Le nouveau ministre a sorti son joker : l’abaya. Le petit prodige propulsé ministre de l’Education Nationale n’a pas fait long feu de certaines de ses priorités pour l’Education Nationale et de sa conception de la laïcité. Une laïcité macro-flexible qui chasse sur les terres de l’extrême-droite. La laïcité, jadis, marqueur de la gauche et de la liberté est devenue un outil de contrôle assujetti par la théorie du grand remplacement. Les chaînes d’information en continu ont, quant à elles, préparé le terrain des idées.
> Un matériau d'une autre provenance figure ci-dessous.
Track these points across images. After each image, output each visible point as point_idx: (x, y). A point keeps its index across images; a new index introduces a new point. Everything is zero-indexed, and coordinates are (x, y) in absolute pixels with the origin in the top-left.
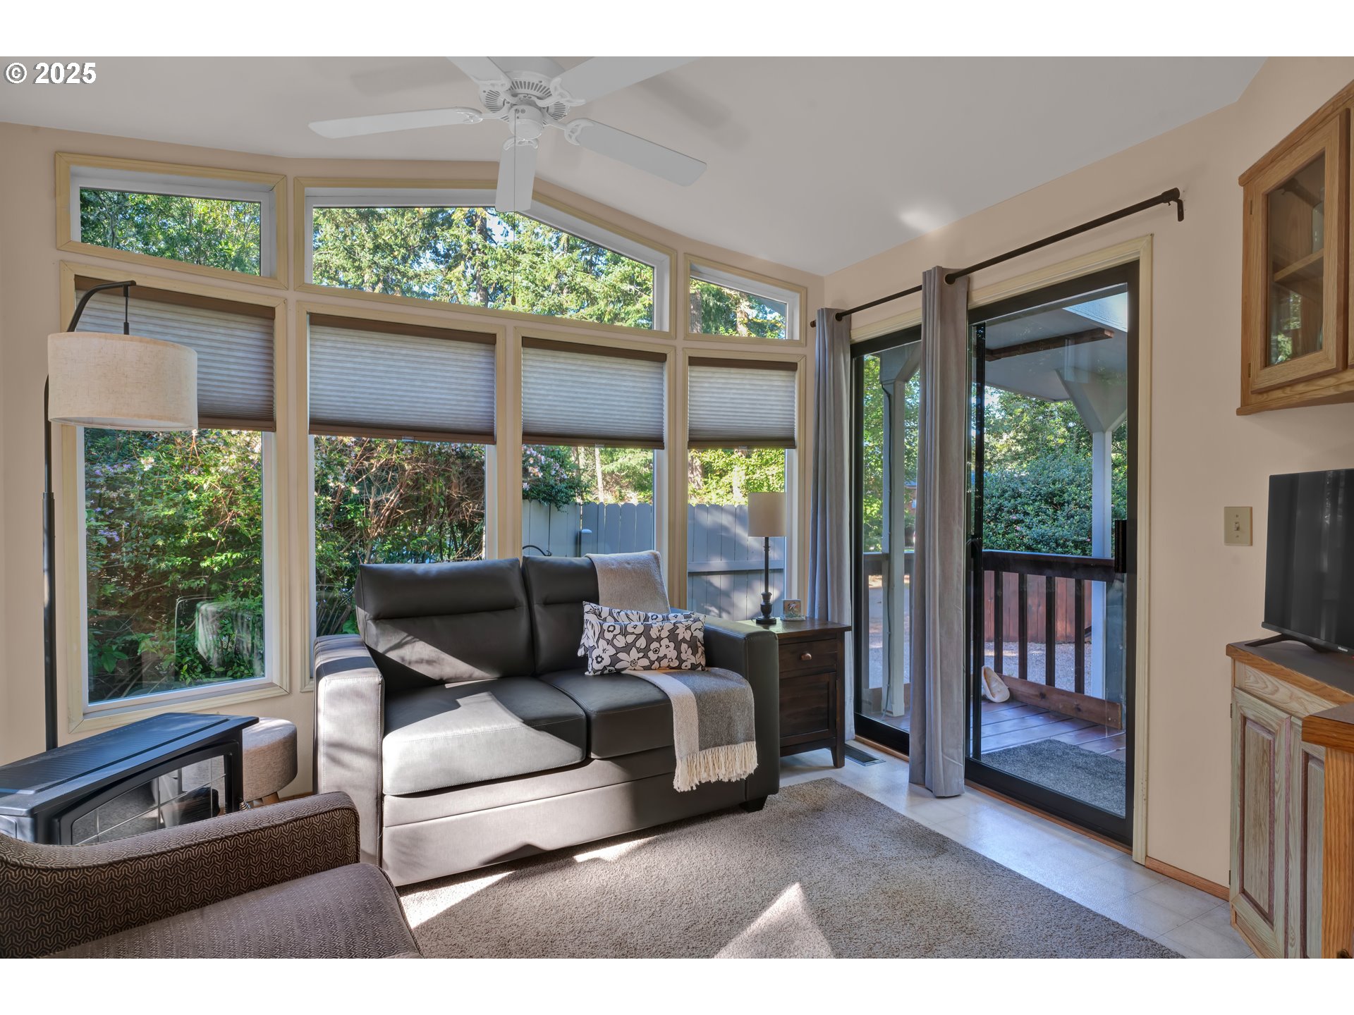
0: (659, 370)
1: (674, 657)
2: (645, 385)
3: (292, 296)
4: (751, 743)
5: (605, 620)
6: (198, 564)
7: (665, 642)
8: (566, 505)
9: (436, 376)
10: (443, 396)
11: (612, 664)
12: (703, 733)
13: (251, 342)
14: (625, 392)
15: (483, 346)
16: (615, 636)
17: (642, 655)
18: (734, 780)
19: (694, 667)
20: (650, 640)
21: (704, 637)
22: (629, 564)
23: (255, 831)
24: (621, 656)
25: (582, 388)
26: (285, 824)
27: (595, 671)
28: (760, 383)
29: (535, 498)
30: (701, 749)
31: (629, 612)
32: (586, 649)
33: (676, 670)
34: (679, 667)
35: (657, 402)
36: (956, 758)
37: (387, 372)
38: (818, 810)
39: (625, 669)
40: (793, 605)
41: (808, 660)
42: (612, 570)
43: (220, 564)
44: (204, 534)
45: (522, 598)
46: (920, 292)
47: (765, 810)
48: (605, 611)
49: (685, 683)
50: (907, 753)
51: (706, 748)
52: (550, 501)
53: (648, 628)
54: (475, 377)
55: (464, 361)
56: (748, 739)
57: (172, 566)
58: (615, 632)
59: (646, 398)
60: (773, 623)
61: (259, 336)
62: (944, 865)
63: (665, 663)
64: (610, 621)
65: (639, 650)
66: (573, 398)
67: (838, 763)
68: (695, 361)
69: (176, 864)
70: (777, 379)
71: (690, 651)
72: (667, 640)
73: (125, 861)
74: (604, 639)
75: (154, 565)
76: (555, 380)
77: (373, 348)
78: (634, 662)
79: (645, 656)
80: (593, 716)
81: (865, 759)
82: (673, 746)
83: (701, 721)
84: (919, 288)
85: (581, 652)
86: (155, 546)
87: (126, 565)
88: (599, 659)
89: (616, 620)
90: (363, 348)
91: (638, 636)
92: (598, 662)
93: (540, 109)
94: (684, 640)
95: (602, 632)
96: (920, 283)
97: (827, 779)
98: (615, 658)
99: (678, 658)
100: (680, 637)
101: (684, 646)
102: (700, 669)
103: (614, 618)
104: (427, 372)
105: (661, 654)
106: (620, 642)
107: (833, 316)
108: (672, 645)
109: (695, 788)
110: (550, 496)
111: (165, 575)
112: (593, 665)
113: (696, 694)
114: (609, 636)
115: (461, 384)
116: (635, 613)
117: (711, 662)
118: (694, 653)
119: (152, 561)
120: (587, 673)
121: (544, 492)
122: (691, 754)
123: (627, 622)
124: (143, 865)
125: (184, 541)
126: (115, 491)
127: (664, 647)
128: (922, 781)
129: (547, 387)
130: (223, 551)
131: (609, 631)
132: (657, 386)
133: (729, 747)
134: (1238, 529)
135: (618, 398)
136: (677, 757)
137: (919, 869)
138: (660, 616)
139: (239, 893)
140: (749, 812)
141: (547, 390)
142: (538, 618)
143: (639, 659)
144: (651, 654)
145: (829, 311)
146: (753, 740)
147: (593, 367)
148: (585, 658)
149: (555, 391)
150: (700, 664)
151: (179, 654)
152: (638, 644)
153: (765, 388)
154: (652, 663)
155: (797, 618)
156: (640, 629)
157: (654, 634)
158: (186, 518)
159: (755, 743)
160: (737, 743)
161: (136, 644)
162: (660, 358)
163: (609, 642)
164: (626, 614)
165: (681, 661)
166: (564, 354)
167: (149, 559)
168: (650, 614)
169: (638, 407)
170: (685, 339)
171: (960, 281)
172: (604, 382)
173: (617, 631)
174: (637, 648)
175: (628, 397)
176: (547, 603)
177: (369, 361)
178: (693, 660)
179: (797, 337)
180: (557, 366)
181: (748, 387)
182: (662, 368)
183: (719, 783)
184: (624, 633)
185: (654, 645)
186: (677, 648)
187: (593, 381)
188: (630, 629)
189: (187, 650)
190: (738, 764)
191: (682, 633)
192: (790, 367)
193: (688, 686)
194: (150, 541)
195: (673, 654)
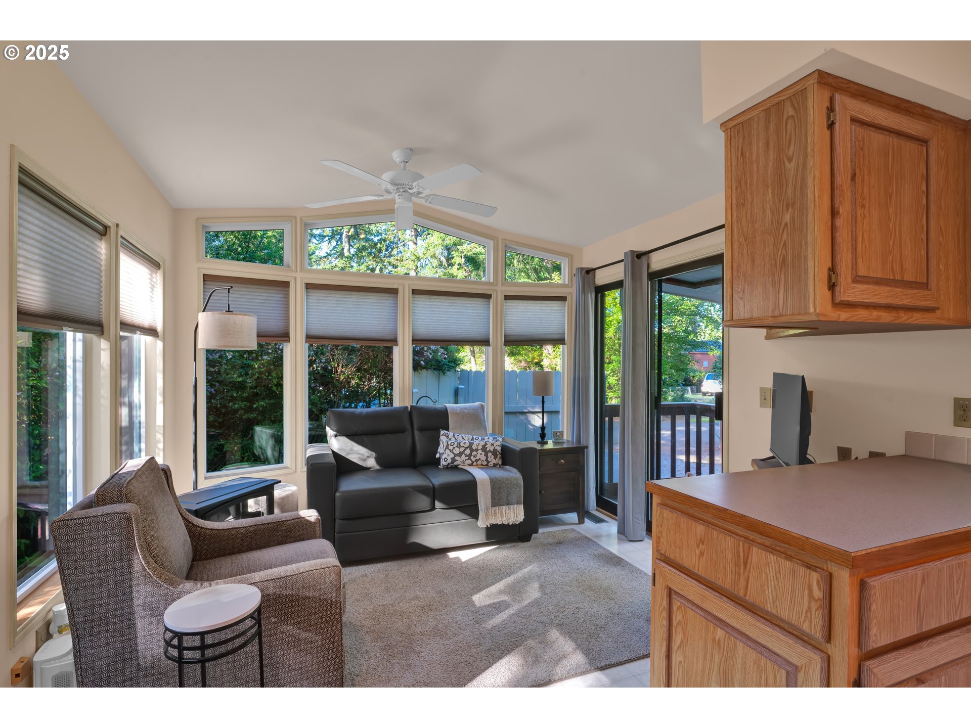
0: (488, 303)
1: (484, 460)
2: (479, 312)
3: (299, 275)
4: (521, 505)
5: (450, 439)
6: (252, 406)
7: (480, 452)
8: (449, 372)
9: (368, 311)
10: (372, 322)
11: (452, 462)
12: (493, 498)
13: (279, 299)
14: (468, 315)
15: (391, 295)
16: (454, 448)
17: (467, 458)
18: (511, 524)
19: (495, 465)
20: (472, 450)
21: (501, 450)
22: (466, 410)
23: (280, 521)
24: (457, 458)
25: (444, 314)
26: (292, 520)
27: (444, 466)
28: (545, 308)
29: (429, 368)
30: (492, 506)
31: (463, 436)
32: (440, 454)
33: (485, 466)
34: (487, 465)
35: (486, 320)
36: (640, 520)
37: (343, 310)
38: (560, 543)
39: (459, 465)
40: (558, 434)
41: (562, 464)
42: (456, 413)
43: (263, 406)
44: (255, 390)
45: (408, 427)
46: (623, 263)
47: (531, 542)
48: (451, 434)
49: (486, 473)
50: (616, 515)
51: (495, 506)
52: (439, 370)
53: (471, 444)
54: (387, 311)
55: (382, 303)
56: (518, 503)
57: (240, 407)
58: (454, 446)
59: (480, 319)
60: (546, 443)
61: (282, 296)
62: (615, 571)
63: (479, 463)
64: (453, 440)
65: (466, 456)
66: (440, 320)
67: (581, 522)
68: (507, 298)
69: (251, 532)
70: (555, 306)
71: (493, 457)
72: (481, 451)
73: (233, 528)
74: (448, 449)
75: (232, 406)
76: (430, 311)
77: (336, 299)
78: (463, 462)
79: (469, 459)
80: (436, 487)
81: (598, 520)
82: (478, 505)
83: (492, 492)
84: (622, 261)
85: (437, 456)
86: (232, 396)
87: (219, 406)
88: (446, 460)
89: (456, 440)
90: (331, 299)
91: (466, 448)
92: (445, 461)
93: (410, 193)
94: (490, 451)
95: (448, 445)
96: (622, 257)
97: (571, 529)
98: (453, 460)
99: (487, 460)
100: (488, 449)
101: (490, 454)
102: (498, 466)
103: (455, 438)
104: (363, 310)
105: (477, 458)
106: (457, 451)
107: (584, 272)
108: (483, 453)
109: (489, 526)
110: (439, 366)
111: (236, 411)
112: (443, 463)
113: (490, 478)
114: (451, 448)
115: (380, 315)
116: (467, 436)
117: (504, 463)
118: (495, 458)
119: (231, 404)
120: (440, 467)
121: (435, 365)
122: (487, 509)
123: (462, 440)
124: (239, 531)
125: (245, 395)
126: (213, 368)
127: (479, 454)
128: (623, 533)
129: (425, 315)
130: (264, 399)
131: (451, 445)
132: (486, 312)
133: (508, 506)
134: (765, 399)
135: (464, 319)
136: (480, 510)
137: (600, 572)
138: (480, 438)
139: (274, 546)
140: (523, 542)
141: (426, 316)
142: (417, 438)
143: (466, 460)
144: (472, 458)
145: (582, 269)
146: (521, 504)
147: (450, 303)
148: (439, 459)
149: (429, 316)
150: (498, 464)
151: (242, 452)
152: (465, 453)
153: (548, 311)
154: (473, 462)
155: (561, 441)
156: (467, 445)
157: (474, 447)
158: (247, 382)
159: (523, 505)
160: (512, 505)
161: (222, 446)
162: (487, 297)
163: (451, 451)
164: (462, 436)
165: (488, 462)
166: (435, 297)
167: (229, 403)
168: (475, 437)
169: (475, 324)
170: (502, 285)
171: (644, 258)
172: (457, 310)
173: (455, 445)
174: (465, 455)
175: (470, 318)
176: (421, 430)
177: (334, 305)
178: (494, 461)
179: (567, 283)
180: (431, 303)
181: (538, 311)
182: (489, 301)
183: (503, 525)
184: (459, 446)
185: (474, 453)
186: (486, 455)
187: (450, 310)
188: (462, 445)
189: (246, 450)
190: (512, 516)
191: (489, 447)
192: (563, 299)
193: (487, 474)
194: (229, 394)
195: (484, 458)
Il faut serrer les rangs et faire face à la menace commune.
« Quand on regarde un ou une élève, à partir du moment où on peut deviner quelle est sa religion et bien c’est clair ». Ces propos tenus par une cheffe d’établissement, il y a quelques jours sur BFM TV, sont glaçants et terrifiants. Elles emboîtent le pas aux propos du ministre de l’Education et illustrent la dérive grave permise par l’obsession et la cristallisation autour des thématiques l’islam. En effet, il s’agirait de se fier à son bon sens et à son évidence pour définir les critères du caractère religieux du vêtement. Il suffit de « deviner » la religion de l’élève. Au faciès ? A la consonance du prénom ? Au fait qu’il porte un couvre-chef ou un foulard à l’extérieur de l’établissement ? A son groupe d’ami(e)s ?
N’y voyons-nous rien d’horrifiant ?
Envers et contre tous les principes des libertés fondamentales constitutionnelles, envers et contre tous les principes d’indifférenciation absolus garantis aux élèves, des propos discriminants et islamophobes se muent en évidence. En évidence raciste. Une évidence que Maurice Olender, historien franco-belge, a remarquablement analysé dans son étude des formes de racisme et notamment au sujet de la question de l’antisémitisme : « Le racisme n’a pas besoin d’être fondé pour être. Affirmation catégorique, aussi absolue qu’indémontrable, le racisme a toutes les allures d’un axiome. Compréhensible par tout le monde, sans être admis par tous, le racisme est une notion d’autant plus efficace qu’elle est confuse, d’autant plus dynamique qu’elle se pare de l’évidence ». La question des abayas est un des modes, aujourd’hui, de légitimation d’un certain racisme et de l’islamophobie sous couvert de laïcité. Il ne peut être pris à la légère car les chuchotements du racisme « s’avancent, irrépressibles, comme une marée qui à tout moment peut engloutir une société ». Pourtant, la visibilisation plurielle du phénomène religieux musulman répond à des enjeux historiques et sociaux très instructifs que le politique connaît très bien. Afin de dissiper les incompréhensions ou la peur, son étude sérieuse et honnête permettrait de construire une pédagogie et des réponses fidèles aux libertés fondamentales et salutaires à long terme.
Le politique en responsabilité n’y trouve par son intérêt. Il préfère raconter le scénario de la laïcité assiégée et en adopter une définition fabriquée par des années de polémique autour de la compatibilité de l’islam avec la république. Une réponse simpliste. Evidente. Contraire à la laïcité. Contraire au projet d'Aristide Briand de l'arracher aux intégrismes, aux extrémismes idéologiques, aux irascibles qui voulaient faire porter à la laïcité les oripeaux de la haine de l'autre, de la peur, de l'ignorance, de la rancune et de la discrimination.